Map Rap

While reading your article “Nukes of Hazard: Vandenberg, Star Wars, and North Korea,” I noticed a map that showed the range of missiles as concentric circles projected onto a flat Earth, which is highly problematic.

In 2003, The Economist posted a very similar map and subsequently issued a formal correction. I would like to bring these maps to your attention so that a similar correction can be issued and such cartographic errors can be avoided in the future.

Flat-earth thinking. Thank you to those readers who pointed out that, by superimposing concentric circles on a Mercator projection, the map in our May 3rd issue (now corrected online) greatly underestimated the potential reach of North Korea’s missiles.
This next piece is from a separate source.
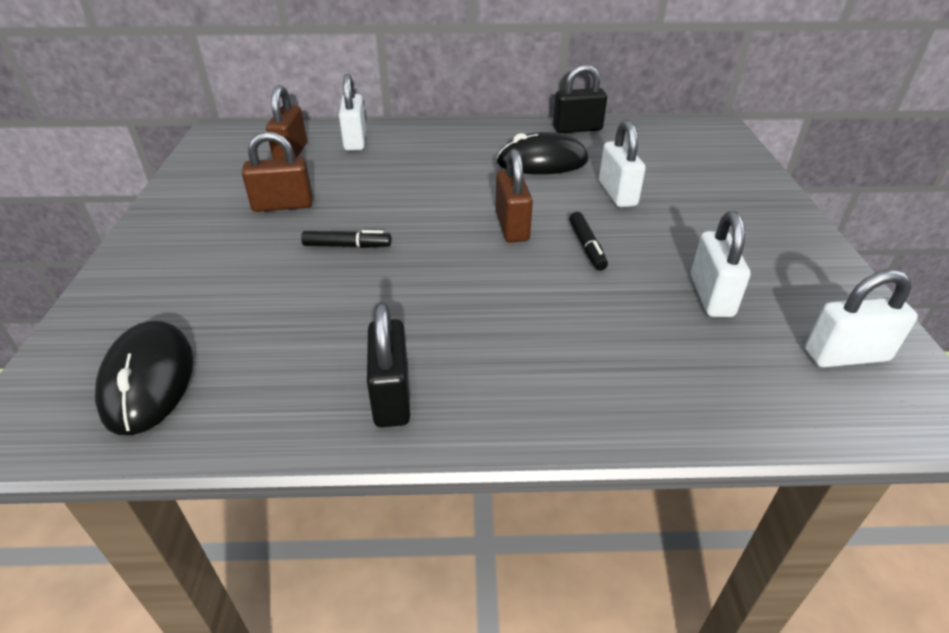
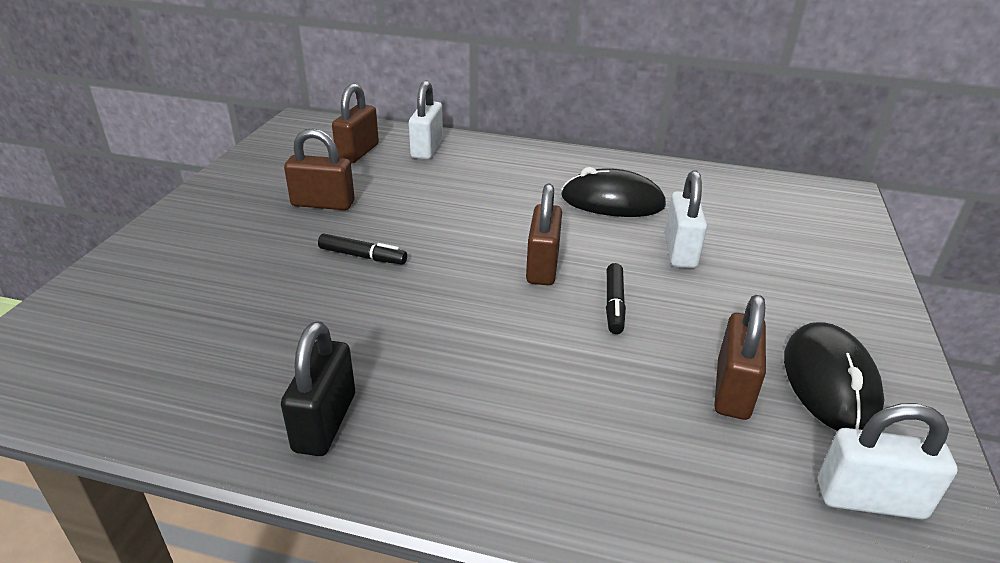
camera: 15 degrees right, 5 degrees down
(148, 380) = (113, 353): black mouse -> black mouse (829, 382)
(577, 129) = (671, 171): black padlock -> none
(711, 296) = (732, 390): white padlock -> brown padlock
We stand corrected.” —The Economist

The improved map from the Center for Strategic and International Studies (CSIS) below does not impose concentric circles on a Mercator map projection, but rather, warps the concentric circles to account for the distortion caused by the map projection.

I would also like to mention that according to CSIS, the last two missiles in the above graphic (10, 11) have not yet been tested. The “Nukes of Hazard” article features the Hwasong-12 missile (9), which was tested this May. Other graphics, such as those shown recently in the New York Times, have included caveats explaining this and by indicating projected distances with dashed rather than solid lines. The Independent‘s graphic did not. The difference in distance between the projected range and the actual known range based on completed missile tests varies wildly.

Partisan organizations, like the Heritage Foundation, are responsible in part for promoting this fear mongering. I would hope that The Santa Barbara Independent would be sensitive to this bias and cartographically distinguish tested missile distances, or at least provide readers with this additional information in the map’s legend.

Maps are so powerful because they are simple pictures that can tell rich stories. For this reason however, map producers need to remain vigilant about the stories that we tell with them, lest we “lie with maps.”

Sara Lafia is a graduate student in the UCSB Department of Geography, Center for Spatial Studies.